3/22/2013 9:59:00 PM
By Heidi Dahms-Foster
Every now and then, life hands you such a profound gift that you carefully fold it away to unwrap and savor again.
Such was the memorial this past week for a friend's husband of 59 years. I misread the time, and arrived an hour and a half early to the church. I decided to stay and wait, enjoying the quiet.
If I had not come early, I would have missed those precious few moments with Esther, the bride who had lost her prince. Theirs wasn't "just a marriage." A friend told me that Esther and Rob literally did everything together. Another said, "Theirs was love like it is supposed to be."
Tearfully, Esther told me that it was as if half of her had dropped away. She looked bereft. Then the shine returned to her eyes, and she said, "Come see his picture!"
Oh, he was handsome! A strong, cleft chin, a thick, shiny head of hair, and tall! She sat beside him, lovely, tiny and obviously happy. Heads inclined toward each other, they looked as if they shared a secret.
"I had a Cinderella life with him," Esther said.
"He was the perfect husband."
They met on a blind date, Rob just out of the military, and Esther newly graduated from nursing school. They raised twin boys and made memories. Now, her prince was gone, but she told me she knows where he is, without pain or care. And that she hoped those who came to his memorial would feel God's touch in their own lives.
During the service, a family friend sang, "The First Time Ever I Saw Your Face." When the friend suggested the song to her, Esther said, "Oh! That is exactly how I felt the first time I saw him!"
Their sons stood to speak. Not once did they mention the time their dad bought them the latest toy, game, or car - although one did say his father taught him to ride motorcycles, much to his mother's chagrin! They didn't talk about expensive trips or amusements.
Choking back tears, the men related how their 6'4" dad would turn them upside down so they could "walk on the ceiling" on their way to bed each night. Oh, how they giggled! Brad talked about his dad's "yo-yo," the tape measure he was never without. A precision pattern maker, Rob always measured things. By the time Brad was ready for school, he said, "I knew all my fractions, down to the 16th of an inch!" Brad became a chemical engineer.
The men told of their pride in a father who never stopped learning. "He read a page in the dictionary every day to build his vocabulary," Bruce said. "He never answered our questions. He made us go look it up." Bruce became an attorney.

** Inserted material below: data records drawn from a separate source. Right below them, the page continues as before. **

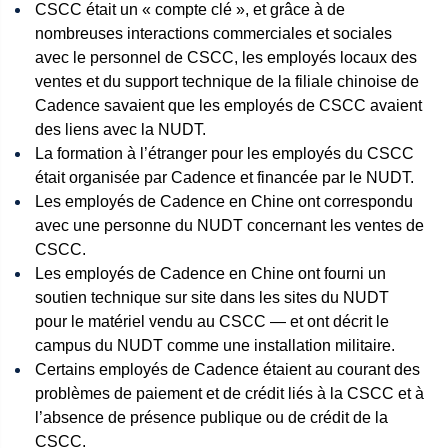
CSCC était un « compte clé », et grâce à de
nombreuses interactions commerciales et sociales
avec le personnel de CSCC, les employés locaux des
ventes et du support technique de la filiale chinoise de
Cadence savaient que les employés de CSCC avaient
des liens avec la NUDT.
La formation à l’étranger pour les employés du CSCC
était organisée par Cadence et financée par le NUDT.
Les employés de Cadence en Chine ont correspondu
avec une personne du NUDT concernant les ventes de
CSCC.
Les employés de Cadence en Chine ont fourni un
soutien technique sur site dans les sites du NUDT
pour le matériel vendu au CSCC — et ont décrit le
campus du NUDT comme une installation militaire.
Certains employés de Cadence étaient au courant des
problèmes de paiement et de crédit liés à la CSCC et à
l’absence de présence publique ou de crédit de la
CSCC.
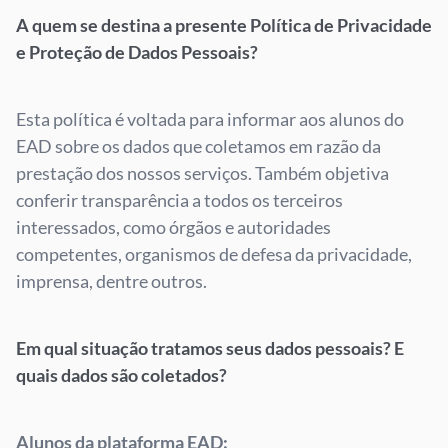
A quem se destina a presente Política de Privacidade
e Proteção de Dados Pessoais?
Esta política é voltada para informar aos alunos do
EAD sobre os dados que coletamos em razão da
prestação dos nossos serviços. Também objetiva
conferir transparência a todos os terceiros
interessados, como órgãos e autoridades
competentes, organismos de defesa da privacidade,
imprensa, dentre outros.
Em qual situação tratamos seus dados pessoais? E
quais dados são coletados?
Alunos da plataforma EAD:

They told of playing word games around the dinner table, how their dad taught them chess and backgammon. How he passed on his great love of the outdoors, and his legendary sense of humor.
Bruce said he and Brad, as children, had to have the door cracked so the ambient light would bathe their bedroom at night. He remembers his mother and father talking, visiting with guests, always laughing. He recalls the joy in their home.
Now, he said, another door is cracked open, left that way by their father.
As he finished his remarks, Bruce stood and gazed at his mother. He expressed the great love his father had for her, and he pledged that he and Brad would carry it on.
Rob Houston gave his boys something priceless - a legacy of time and love.